--- MATERIAL SHOWN Enclosed Below ---

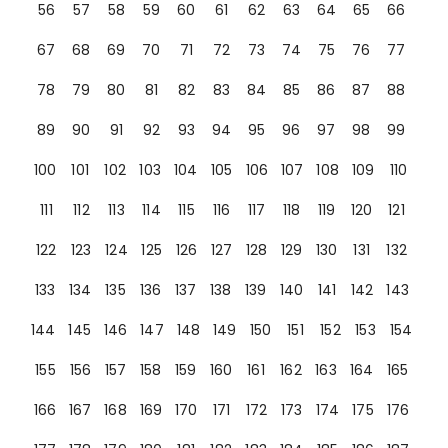
56
57
58
59
60
61
62
63
64
65
66
67
68
69
70
71
72
73
74
75
76
77
78
79
80
81
82
83
84
85
86
87
88
89
90
91
92
93
94
95
96
97
98
99
100
101
102
103
104
105
106
107
108
109
110
111
112
113
114
115
116
117
118
119
120
121
122
123
124
125
126
127
128
129
130
131
132
133
134
135
136
137
138
139
140
141
142
143
144
145
146
147
148
149
150
151
152
153
154
155
156
157
158
159
160
161
162
163
164
165
166
167
168
169
170
171
172
173
174
175
176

--- End of Enclosed MATERIAL SHOWN ---

■ REQUIRED WORK
Write out the entries above verbatim, without pictures.

■ SOLUTION FOR THIS PROBLEM
56
57
58
59
60
61
62
63
64
65
66
67
68
69
70
71
72
73
74
75
76
77
78
79
80
81
82
83
84
85
86
87
88
89
90
91
92
93
94
95
96
97
98
99
100
101
102
103
104
105
106
107
108
109
110
111
112
113
114
115
116
117
118
119
120
121
122
123
124
125
126
127
128
129
130
131
132
133
134
135
136
137
138
139
140
141
142
143
144
145
146
147
148
149
150
151
152
153
154
155
156
157
158
159
160
161
162
163
164
165
166
167
168
169
170
171
172
173
174
175
176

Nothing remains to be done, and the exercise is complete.